Since at least the 2015 massacre at a black church in South Carolina, an intense debate has been raging within the United States over the place of the Confederate flag, and various Confederate monuments, and whether these objects are symbols of racism or heritage.
For Karen Cooper, an African-American, the Confederate flag represents freedom from the government. In fact, in an interview for the documentary “Battle Flag” back in 2016, Cooper had just seven words to describe her feelings about those who live in the South and fly the flag: “I felt more welcomed in the South.”
Cooper, a former member of the Nation of Islam from New York state, told the interviewer that in the North, “they claim they like black people,” but that everything is more segregated. When she moved to the South, Cooper said, she found everyone much friendlier.
“I came down here, and we were more together,” she stated. “People waved to me that I’d never known!”
So much for the liberal narrative that everyone in the South is a wild racist and that only old white men fly the Confederate flag.

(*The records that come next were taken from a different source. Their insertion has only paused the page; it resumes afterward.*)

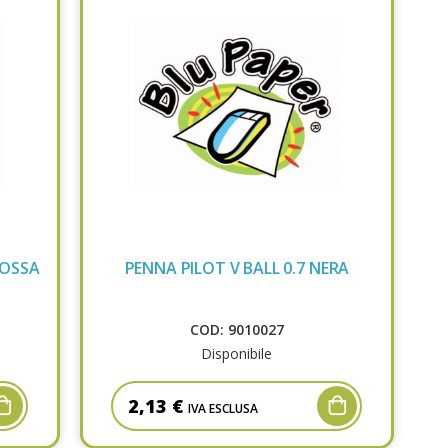
ROSSA
PENNA PILOT V BALL 0.7 NERA
COD: 9010027
Disponibile
2,13 €
IVA ESCLUSA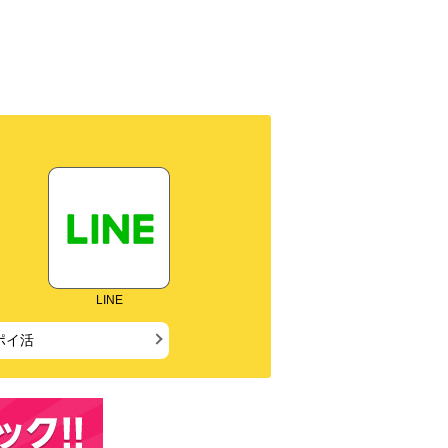
LINE
ポイ活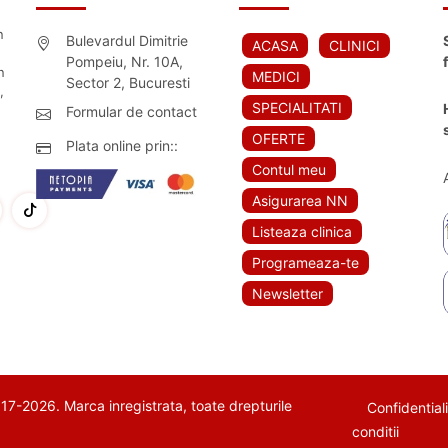
n
Bulevardul Dimitrie
ACASA
CLINICI
Pompeiu, Nr. 10A,
n
MEDICI
Sector 2, Bucuresti
,
SPECIALITATI
Formular de contact
OFERTE
Plata online prin::
Contul meu
Asigurarea NN
Listeaza clinica
Programeaza-te
Newsletter
7-2026. Marca inregistrata, toate drepturile
Confidential
conditii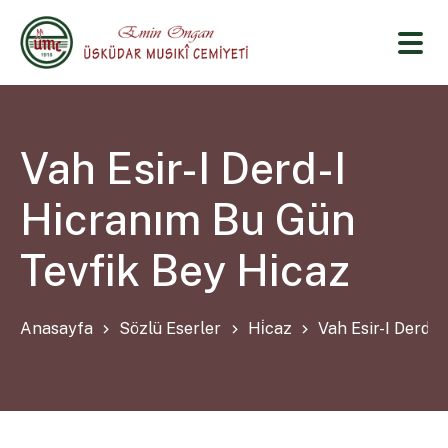
Vah Esir-I Derd-I
Hicranım Bu Gün
Tevfik Bey Hicaz
Anasayfa
Sözlü Eserler
Hi̇caz
Vah Esir-I Derd-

Check out a portion of the interview here:
She found the flag group through her activism in tea party groups, according to the New York Daily News.
Cooper also explained that she supported flying the Confederate flag because to her it represented resistance to a bloated federal government, and a history that should not be forgotten.
“I feel I’m a slave now because the federal government does control me. I can’t smoke what I want to smoke. I can’t drink what I want to drink. If I want to put something into my body, it’s my body, not theirs,” she explained. “That’s tyranny!”
Cooper had a point about the flag. It represents a time in history that should not simply be forgotten because it makes people uncomfortable.
Yes, some people who wave the flag are racists who should be condemned, but to many, the Confederate flag is a piece of history that they stand behind — and not something that they see as a symbol of hate.
Of course liberals will never understand that: Once they have declared that something is racist, there can be no exceptions and anyone who disagrees with them is naturally a wild racist.
“I know what people think about when they see the battle flag: the KKK, racism, bringing slavery back. So I knew it would be something for people to see a black woman with the battle flag. How can it be racist if I’m out there with them?” Cooper stated.
I’m not sure liberals have an answer to that particular question yet, but I’m sure they are working on one.